EXERCISE MATERIAL
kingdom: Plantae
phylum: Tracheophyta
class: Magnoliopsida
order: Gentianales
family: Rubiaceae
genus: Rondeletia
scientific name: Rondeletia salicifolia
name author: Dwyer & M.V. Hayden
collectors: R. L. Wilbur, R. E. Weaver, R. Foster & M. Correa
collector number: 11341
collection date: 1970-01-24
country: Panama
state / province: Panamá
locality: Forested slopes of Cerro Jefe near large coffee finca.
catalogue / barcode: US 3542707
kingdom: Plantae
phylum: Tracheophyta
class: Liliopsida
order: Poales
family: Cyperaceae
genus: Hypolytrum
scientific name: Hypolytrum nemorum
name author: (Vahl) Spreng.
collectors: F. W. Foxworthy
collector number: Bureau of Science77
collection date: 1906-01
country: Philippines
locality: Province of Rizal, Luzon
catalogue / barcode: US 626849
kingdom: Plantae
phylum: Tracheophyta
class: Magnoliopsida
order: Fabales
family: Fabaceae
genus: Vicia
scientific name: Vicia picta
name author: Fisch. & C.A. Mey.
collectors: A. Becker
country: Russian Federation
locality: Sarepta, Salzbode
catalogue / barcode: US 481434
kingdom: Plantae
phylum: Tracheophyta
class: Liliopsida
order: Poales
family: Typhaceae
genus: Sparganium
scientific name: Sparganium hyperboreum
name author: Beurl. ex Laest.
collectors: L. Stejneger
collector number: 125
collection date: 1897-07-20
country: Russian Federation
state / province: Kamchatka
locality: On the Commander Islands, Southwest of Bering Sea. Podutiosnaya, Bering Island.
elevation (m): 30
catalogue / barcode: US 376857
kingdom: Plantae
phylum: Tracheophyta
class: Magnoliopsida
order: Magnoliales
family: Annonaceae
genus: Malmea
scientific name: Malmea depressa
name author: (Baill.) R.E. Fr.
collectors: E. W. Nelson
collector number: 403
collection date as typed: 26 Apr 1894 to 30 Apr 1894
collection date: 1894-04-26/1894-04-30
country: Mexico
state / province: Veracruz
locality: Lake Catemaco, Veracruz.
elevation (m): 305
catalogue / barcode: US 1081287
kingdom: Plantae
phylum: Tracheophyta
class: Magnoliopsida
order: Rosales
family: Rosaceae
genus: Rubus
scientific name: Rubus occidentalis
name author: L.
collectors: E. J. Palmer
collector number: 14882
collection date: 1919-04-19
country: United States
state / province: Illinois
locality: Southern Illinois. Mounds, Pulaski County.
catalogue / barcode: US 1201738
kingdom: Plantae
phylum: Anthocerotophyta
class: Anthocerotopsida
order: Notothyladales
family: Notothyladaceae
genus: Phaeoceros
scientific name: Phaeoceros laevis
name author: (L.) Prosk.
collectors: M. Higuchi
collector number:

DIRECTIONS FOR THIS TASK
Rewrite all the rows above, replacing every "state / province" with "region" and leaving everything else as it is.

COMPLETED TASK
kingdom: Plantae
phylum: Tracheophyta
class: Magnoliopsida
order: Gentianales
family: Rubiaceae
genus: Rondeletia
scientific name: Rondeletia salicifolia
name author: Dwyer & M.V. Hayden
collectors: R. L. Wilbur, R. E. Weaver, R. Foster & M. Correa
collector number: 11341
collection date: 1970-01-24
country: Panama
region: Panamá
locality: Forested slopes of Cerro Jefe near large coffee finca.
catalogue / barcode: US 3542707
kingdom: Plantae
phylum: Tracheophyta
class: Liliopsida
order: Poales
family: Cyperaceae
genus: Hypolytrum
scientific name: Hypolytrum nemorum
name author: (Vahl) Spreng.
collectors: F. W. Foxworthy
collector number: Bureau of Science77
collection date: 1906-01
country: Philippines
locality: Province of Rizal, Luzon
catalogue / barcode: US 626849
kingdom: Plantae
phylum: Tracheophyta
class: Magnoliopsida
order: Fabales
family: Fabaceae
genus: Vicia
scientific name: Vicia picta
name author: Fisch. & C.A. Mey.
collectors: A. Becker
country: Russian Federation
locality: Sarepta, Salzbode
catalogue / barcode: US 481434
kingdom: Plantae
phylum: Tracheophyta
class: Liliopsida
order: Poales
family: Typhaceae
genus: Sparganium
scientific name: Sparganium hyperboreum
name author: Beurl. ex Laest.
collectors: L. Stejneger
collector number: 125
collection date: 1897-07-20
country: Russian Federation
region: Kamchatka
locality: On the Commander Islands, Southwest of Bering Sea. Podutiosnaya, Bering Island.
elevation (m): 30
catalogue / barcode: US 376857
kingdom: Plantae
phylum: Tracheophyta
class: Magnoliopsida
order: Magnoliales
family: Annonaceae
genus: Malmea
scientific name: Malmea depressa
name author: (Baill.) R.E. Fr.
collectors: E. W. Nelson
collector number: 403
collection date as typed: 26 Apr 1894 to 30 Apr 1894
collection date: 1894-04-26/1894-04-30
country: Mexico
region: Veracruz
locality: Lake Catemaco, Veracruz.
elevation (m): 305
catalogue / barcode: US 1081287
kingdom: Plantae
phylum: Tracheophyta
class: Magnoliopsida
order: Rosales
family: Rosaceae
genus: Rubus
scientific name: Rubus occidentalis
name author: L.
collectors: E. J. Palmer
collector number: 14882
collection date: 1919-04-19
country: United States
region: Illinois
locality: Southern Illinois. Mounds, Pulaski County.
catalogue / barcode: US 1201738
kingdom: Plantae
phylum: Anthocerotophyta
class: Anthocerotopsida
order: Notothyladales
family: Notothyladaceae
genus: Phaeoceros
scientific name: Phaeoceros laevis
name author: (L.) Prosk.
collectors: M. Higuchi
collector number:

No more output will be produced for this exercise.